Supervised machine learning algorithms require large amounts of labeled data before they start giving useful results. But when labeled data is limited, these algorithms don’t generalise well to data they haven’t seen before. They also need a lot of domain expertise. In the current experiment, we have built a model to find the relevance of a news article for a specific topic with minimal labeled data. Another challenge is that since the topics are not fixed, we can’t use the traditional ML approach to solve this problem, as the number of classes are unknown at the time of training. We have used Natural Language Understanding(NLU) to tackle these issues. NLU is a subset of natural language processing that uses the semantic analysis of text to understand the meaning of sentences.

Business Use Cases and Applications

There are multiple applications of this experiment. Some of them include –

1. Topic Relevance Identification: There are thousands of articles available for any topic on the internet. Using the approach in this experiment, we can exclude all the non-relevant articles and filter out all the relevant news.

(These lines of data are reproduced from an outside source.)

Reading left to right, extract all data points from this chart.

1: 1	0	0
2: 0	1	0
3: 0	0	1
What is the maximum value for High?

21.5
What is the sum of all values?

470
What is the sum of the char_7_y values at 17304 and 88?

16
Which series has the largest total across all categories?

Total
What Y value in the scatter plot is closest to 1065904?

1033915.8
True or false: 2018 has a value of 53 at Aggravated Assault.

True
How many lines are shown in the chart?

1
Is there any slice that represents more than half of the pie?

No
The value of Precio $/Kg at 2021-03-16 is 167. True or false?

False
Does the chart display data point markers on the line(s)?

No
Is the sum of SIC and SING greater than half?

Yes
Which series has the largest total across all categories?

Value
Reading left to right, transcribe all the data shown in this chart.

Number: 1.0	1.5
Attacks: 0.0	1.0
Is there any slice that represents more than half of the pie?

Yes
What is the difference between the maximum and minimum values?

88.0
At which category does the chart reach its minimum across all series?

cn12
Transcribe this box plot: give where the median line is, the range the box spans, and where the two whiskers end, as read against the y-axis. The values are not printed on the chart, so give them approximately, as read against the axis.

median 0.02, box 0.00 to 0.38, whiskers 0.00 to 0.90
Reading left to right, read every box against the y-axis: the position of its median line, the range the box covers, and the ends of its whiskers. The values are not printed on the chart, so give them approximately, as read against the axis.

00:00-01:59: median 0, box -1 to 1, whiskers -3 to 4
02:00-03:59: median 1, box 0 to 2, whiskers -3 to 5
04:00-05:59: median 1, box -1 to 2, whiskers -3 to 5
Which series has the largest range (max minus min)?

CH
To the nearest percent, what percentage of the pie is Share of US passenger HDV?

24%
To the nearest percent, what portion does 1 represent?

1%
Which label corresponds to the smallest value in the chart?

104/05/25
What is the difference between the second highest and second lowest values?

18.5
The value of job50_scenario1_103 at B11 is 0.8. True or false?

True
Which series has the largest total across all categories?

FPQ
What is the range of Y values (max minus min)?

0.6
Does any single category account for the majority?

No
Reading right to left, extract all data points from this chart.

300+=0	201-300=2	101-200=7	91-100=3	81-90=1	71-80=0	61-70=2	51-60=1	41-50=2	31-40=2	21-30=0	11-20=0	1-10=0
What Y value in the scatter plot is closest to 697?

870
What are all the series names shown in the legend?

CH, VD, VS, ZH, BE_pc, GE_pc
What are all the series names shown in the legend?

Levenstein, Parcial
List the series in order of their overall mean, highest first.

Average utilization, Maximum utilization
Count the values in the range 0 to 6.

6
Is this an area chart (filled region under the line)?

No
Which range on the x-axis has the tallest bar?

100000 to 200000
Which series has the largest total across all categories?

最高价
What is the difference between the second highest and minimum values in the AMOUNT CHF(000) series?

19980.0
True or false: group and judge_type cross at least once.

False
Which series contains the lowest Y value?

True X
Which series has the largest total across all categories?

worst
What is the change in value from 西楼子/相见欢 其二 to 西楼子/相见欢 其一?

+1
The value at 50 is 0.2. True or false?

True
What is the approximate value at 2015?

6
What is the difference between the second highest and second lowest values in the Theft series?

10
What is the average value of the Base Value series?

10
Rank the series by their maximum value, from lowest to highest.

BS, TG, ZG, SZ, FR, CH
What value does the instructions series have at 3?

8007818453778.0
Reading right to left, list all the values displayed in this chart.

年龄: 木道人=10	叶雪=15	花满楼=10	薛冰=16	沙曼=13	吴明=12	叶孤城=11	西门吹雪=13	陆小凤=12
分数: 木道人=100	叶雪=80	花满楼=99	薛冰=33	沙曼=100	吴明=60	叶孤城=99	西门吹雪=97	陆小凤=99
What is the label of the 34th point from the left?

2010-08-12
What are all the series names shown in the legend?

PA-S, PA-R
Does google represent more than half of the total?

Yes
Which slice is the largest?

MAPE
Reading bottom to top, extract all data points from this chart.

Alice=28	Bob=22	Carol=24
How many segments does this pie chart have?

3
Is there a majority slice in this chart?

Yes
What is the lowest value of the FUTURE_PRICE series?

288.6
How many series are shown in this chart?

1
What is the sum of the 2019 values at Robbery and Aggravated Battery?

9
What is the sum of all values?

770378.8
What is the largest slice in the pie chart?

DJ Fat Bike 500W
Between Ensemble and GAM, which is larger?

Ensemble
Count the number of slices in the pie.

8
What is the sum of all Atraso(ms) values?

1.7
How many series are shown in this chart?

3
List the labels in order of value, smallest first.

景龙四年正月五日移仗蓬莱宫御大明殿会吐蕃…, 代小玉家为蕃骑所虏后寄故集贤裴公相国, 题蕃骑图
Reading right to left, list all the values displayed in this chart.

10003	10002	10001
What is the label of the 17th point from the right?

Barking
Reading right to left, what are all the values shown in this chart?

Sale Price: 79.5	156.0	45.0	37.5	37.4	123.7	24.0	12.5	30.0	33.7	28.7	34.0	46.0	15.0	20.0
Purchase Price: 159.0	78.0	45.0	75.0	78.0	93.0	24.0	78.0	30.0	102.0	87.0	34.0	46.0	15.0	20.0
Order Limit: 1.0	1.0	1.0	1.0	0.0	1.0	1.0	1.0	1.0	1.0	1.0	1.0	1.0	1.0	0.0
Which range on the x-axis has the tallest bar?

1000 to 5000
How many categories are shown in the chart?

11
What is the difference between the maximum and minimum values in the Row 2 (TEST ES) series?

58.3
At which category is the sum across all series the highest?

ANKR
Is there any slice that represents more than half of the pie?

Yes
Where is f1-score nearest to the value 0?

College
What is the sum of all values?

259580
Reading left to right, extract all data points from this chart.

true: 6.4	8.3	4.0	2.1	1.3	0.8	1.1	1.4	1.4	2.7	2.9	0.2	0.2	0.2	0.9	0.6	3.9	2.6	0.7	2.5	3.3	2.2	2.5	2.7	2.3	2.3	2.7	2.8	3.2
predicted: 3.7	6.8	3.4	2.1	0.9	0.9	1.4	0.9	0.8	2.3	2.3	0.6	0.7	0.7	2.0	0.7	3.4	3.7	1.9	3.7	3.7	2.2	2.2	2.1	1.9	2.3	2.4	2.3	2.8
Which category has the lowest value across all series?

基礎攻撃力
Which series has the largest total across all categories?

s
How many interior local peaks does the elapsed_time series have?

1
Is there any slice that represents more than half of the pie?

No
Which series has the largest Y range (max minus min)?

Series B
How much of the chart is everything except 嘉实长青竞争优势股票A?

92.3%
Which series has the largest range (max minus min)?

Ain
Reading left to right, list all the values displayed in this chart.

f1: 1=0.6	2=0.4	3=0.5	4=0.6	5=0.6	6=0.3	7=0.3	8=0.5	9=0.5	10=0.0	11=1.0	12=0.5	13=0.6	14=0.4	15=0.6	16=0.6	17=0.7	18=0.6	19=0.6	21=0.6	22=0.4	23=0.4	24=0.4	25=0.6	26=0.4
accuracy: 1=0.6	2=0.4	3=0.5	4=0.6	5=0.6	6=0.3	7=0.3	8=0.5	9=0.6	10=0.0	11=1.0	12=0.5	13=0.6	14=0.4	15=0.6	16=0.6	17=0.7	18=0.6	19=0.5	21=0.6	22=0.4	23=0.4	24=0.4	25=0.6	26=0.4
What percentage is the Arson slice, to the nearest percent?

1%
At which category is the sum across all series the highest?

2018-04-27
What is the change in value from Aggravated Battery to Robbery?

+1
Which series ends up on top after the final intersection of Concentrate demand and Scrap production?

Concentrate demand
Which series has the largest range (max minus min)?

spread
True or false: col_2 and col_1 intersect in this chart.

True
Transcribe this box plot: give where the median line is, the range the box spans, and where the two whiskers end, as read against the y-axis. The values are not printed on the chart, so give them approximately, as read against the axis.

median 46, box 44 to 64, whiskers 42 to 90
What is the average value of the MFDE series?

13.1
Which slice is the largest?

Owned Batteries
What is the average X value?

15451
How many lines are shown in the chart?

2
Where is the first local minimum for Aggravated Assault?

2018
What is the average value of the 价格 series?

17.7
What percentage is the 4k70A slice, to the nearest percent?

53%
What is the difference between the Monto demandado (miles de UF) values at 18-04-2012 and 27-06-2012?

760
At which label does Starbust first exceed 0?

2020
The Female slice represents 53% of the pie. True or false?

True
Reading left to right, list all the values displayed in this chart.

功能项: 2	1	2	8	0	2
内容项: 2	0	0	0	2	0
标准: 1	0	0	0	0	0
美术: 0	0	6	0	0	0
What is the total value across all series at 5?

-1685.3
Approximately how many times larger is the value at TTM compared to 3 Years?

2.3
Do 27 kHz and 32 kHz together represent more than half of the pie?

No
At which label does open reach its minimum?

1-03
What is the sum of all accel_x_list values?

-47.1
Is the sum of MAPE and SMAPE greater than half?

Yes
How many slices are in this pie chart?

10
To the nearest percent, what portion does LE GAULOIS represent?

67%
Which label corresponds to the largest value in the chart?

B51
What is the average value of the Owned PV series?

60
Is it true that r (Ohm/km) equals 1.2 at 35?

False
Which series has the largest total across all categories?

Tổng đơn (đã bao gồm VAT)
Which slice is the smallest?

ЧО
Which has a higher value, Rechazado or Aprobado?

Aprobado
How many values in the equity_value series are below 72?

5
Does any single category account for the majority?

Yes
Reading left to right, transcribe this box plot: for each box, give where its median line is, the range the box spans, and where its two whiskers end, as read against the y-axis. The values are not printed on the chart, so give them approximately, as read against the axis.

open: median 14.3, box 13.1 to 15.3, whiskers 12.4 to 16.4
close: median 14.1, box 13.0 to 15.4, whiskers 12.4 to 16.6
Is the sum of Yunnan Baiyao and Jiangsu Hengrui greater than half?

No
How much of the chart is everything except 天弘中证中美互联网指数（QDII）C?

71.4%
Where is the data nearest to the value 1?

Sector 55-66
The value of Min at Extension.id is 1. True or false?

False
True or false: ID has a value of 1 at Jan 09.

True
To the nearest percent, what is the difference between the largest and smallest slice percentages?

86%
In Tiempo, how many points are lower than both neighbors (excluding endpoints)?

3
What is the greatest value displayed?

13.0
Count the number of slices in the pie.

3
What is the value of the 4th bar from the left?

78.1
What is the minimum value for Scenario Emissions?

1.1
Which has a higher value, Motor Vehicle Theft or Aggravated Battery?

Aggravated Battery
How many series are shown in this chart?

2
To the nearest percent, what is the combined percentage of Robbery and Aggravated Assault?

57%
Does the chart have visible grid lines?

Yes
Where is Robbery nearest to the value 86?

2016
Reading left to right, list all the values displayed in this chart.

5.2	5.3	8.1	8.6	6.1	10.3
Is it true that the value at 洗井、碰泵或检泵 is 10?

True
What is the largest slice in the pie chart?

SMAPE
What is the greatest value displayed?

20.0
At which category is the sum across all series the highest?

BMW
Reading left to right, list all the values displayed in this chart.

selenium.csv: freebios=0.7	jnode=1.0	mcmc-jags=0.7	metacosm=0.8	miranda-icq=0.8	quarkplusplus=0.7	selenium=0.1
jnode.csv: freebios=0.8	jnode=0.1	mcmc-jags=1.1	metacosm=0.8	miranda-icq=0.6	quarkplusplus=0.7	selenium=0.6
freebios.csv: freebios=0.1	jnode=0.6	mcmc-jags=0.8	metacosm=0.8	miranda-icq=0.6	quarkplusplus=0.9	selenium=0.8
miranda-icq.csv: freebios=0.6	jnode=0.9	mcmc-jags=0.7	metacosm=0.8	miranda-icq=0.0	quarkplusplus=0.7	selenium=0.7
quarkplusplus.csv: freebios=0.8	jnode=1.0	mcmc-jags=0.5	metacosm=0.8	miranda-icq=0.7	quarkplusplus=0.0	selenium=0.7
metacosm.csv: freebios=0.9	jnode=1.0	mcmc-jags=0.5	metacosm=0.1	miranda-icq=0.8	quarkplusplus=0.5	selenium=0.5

Also, we can find all the locations and organizations mentioned in the article using the entity extraction technique called Named Entity Recognition(NER).

2. Flagging a message/mail as spam: Today, telecommunication companies have little to no data on whether a message coming to a user is Ham or Spam. (Ham is a non-spam email) By the approach in this experiment, the messages can be classified into Ham or Spam, and then the keywords relevant to determining the spam messages can be extracted.